KUALA LUMPUR, 13 April — Vilifying legal plastic recyclers in the country along with illegal operators will hurt legitimate businesses and undermine environmental conservation efforts here, said two plastics associations.

The Malaysian Plastics Manufacturers Association (MPMA) and the Malaysian Plastics Recyclers Association (MPRA) said that recent statements universally criticising plastics and recycling were damaging the country's push to develop a circular economy and a comprehensive solution to plastics pollution.

They argued that Malaysia’s multinational and domestic manufacturers are facing tougher sustainability targets in export markets where consumers and governments are putting the circular economy into practice.

"Legitimate recyclers support the national economy by providing recycled plastics as raw material to sectors such as electrical and electronics, automotive, furniture, food and construction.


"Malaysia must invest in developing a circular economy, to eliminate waste and pollution. Without the recycling sector, the country will not be able to develop into a sustainable economy and create new value to benefit society and the environment," the associations said in a statement.

MPMA and MPRA said that the amended Basel Convention, which came into force on January 1 this year, now regulates transboundary movements of plastic waste from export to import.

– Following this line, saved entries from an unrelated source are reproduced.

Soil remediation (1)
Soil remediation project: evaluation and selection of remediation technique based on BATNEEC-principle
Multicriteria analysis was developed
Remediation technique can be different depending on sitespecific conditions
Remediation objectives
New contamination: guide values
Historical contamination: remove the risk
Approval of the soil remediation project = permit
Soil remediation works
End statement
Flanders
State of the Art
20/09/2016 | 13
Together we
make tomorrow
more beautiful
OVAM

"Plastic waste cannot be shipped here from exporting countries without the prior written consent of the Department of Environment (DoE) which is Malaysia’s competent authority for notification.


"Numerous regulatory and enforcement agencies are coordinating their actions to prevent the entry of plastic waste under these new regulations. These include the Customs Department, National Solid Waste Management, port authorities, and Solid Waste Management Agency, among others," they said.

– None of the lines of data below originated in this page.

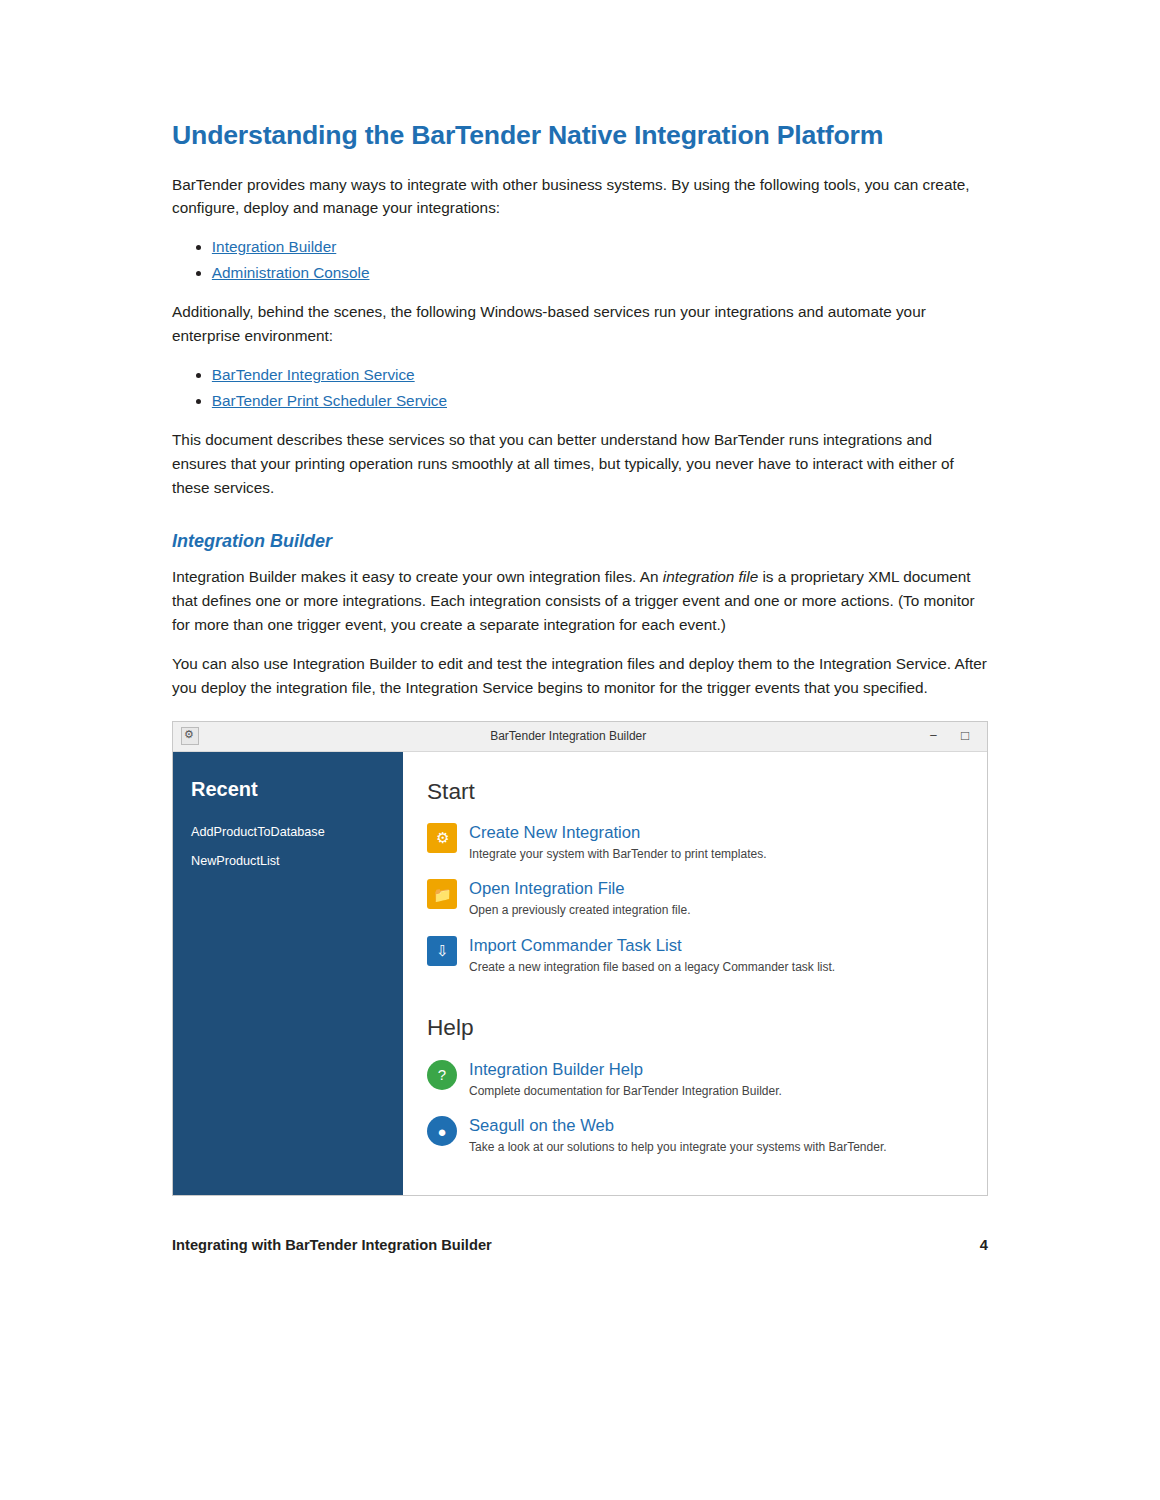Understanding the BarTender Native Integration Platform
BarTender provides many ways to integrate with other business systems. By using the following tools, you can create, configure, deploy and manage your integrations:
Integration Builder
Administration Console
Additionally, behind the scenes, the following Windows-based services run your integrations and automate your enterprise environment:
BarTender Integration Service
BarTender Print Scheduler Service
This document describes these services so that you can better understand how BarTender runs integrations and ensures that your printing operation runs smoothly at all times, but typically, you never have to interact with either of these services.
Integration Builder
Integration Builder makes it easy to create your own integration files. An integration file is a proprietary XML document that defines one or more integrations. Each integration consists of a trigger event and one or more actions. (To monitor for more than one trigger event, you create a separate integration for each event.)
You can also use Integration Builder to edit and test the integration files and deploy them to the Integration Service. After you deploy the integration file, the Integration Service begins to monitor for the trigger events that you specified.
BarTender Integration Builder − □
Recent
AddProductToDatabase
NewProductList
Start
⚙
Create New Integration
Integrate your system with BarTender to print templates.
📁
Open Integration File
Open a previously created integration file.
⇩
Import Commander Task List
Create a new integration file based on a legacy Commander task list.
Help
?
Integration Builder Help
Complete documentation for BarTender Integration Builder.
●
Seagull on the Web
Take a look at our solutions to help you integrate your systems with BarTender.
Integrating with BarTender Integration Builder 4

The associations added that the DoE is informed of imports of clean, homogenous plastic scrap material which are properly imported by the legitimate recyclers.

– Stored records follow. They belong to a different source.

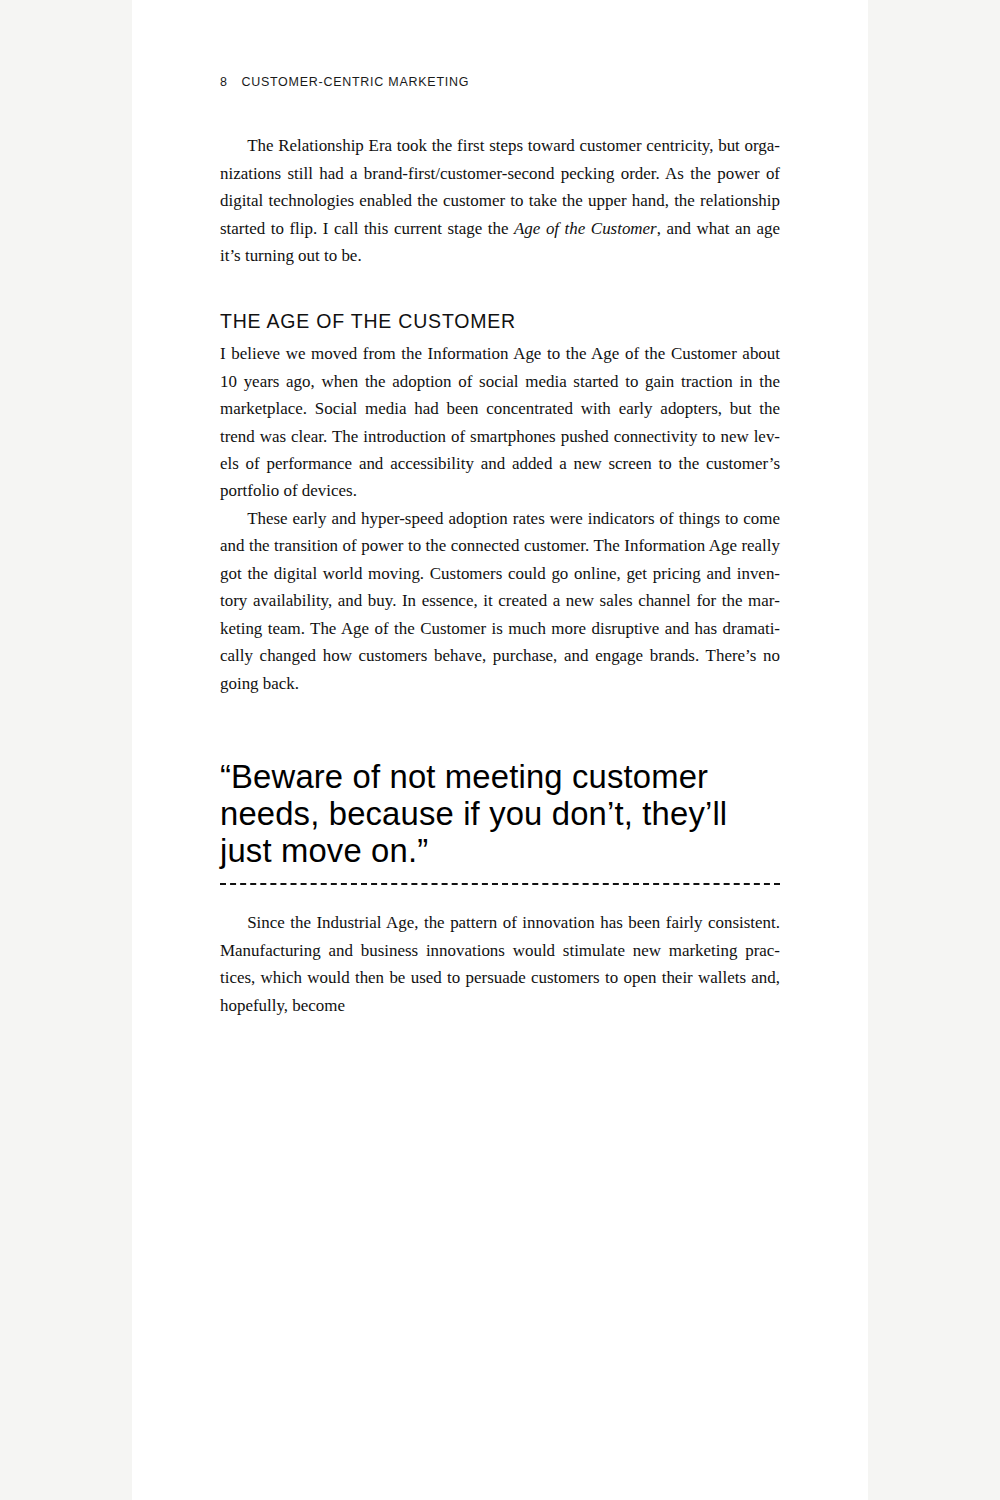8 Customer-Centric Marketing
The Relationship Era took the first steps toward customer centricity, but organizations still had a brand-first/customer-second pecking order. As the power of digital technologies enabled the customer to take the upper hand, the relationship started to flip. I call this current stage the Age of the Customer, and what an age it’s turning out to be.
The Age of the Customer
I believe we moved from the Information Age to the Age of the Customer about 10 years ago, when the adoption of social media started to gain traction in the marketplace. Social media had been concentrated with early adopters, but the trend was clear. The introduction of smartphones pushed connectivity to new levels of performance and accessibility and added a new screen to the customer’s portfolio of devices.
These early and hyper-speed adoption rates were indicators of things to come and the transition of power to the connected customer. The Information Age really got the digital world moving. Customers could go online, get pricing and inventory availability, and buy. In essence, it created a new sales channel for the marketing team. The Age of the Customer is much more disruptive and has dramatically changed how customers behave, purchase, and engage brands. There’s no going back.
“Beware of not meeting customer needs, because if you don’t, they’ll just move on.”
Since the Industrial Age, the pattern of innovation has been fairly consistent. Manufacturing and business innovations would stimulate new marketing practices, which would then be used to persuade customers to open their wallets and, hopefully, become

"We have even accepted the imposition of the RM20 per tonne levy to help defray the cost of enforcement including port inspections of containers. This levy is in addition to 18 new stringent rules and regulations which we must comply with.

"We will also continue to support and assist the government in efforts to crack down on unscrupulous and illegal operators, and to protect the environment," they said.

As such, the MPMA and MPRA said that indiscriminately calling for blanket bans delays and obstructs the development of a circular economy and sustainability in Malaysia.

At the end of last month a World Bank report revealed that at least 70 per cent of plastic recycled in the country is estimated to be imported scrap.

The report stated that Malaysian plastic recyclers rely on imported scrap since the material is often cheaper.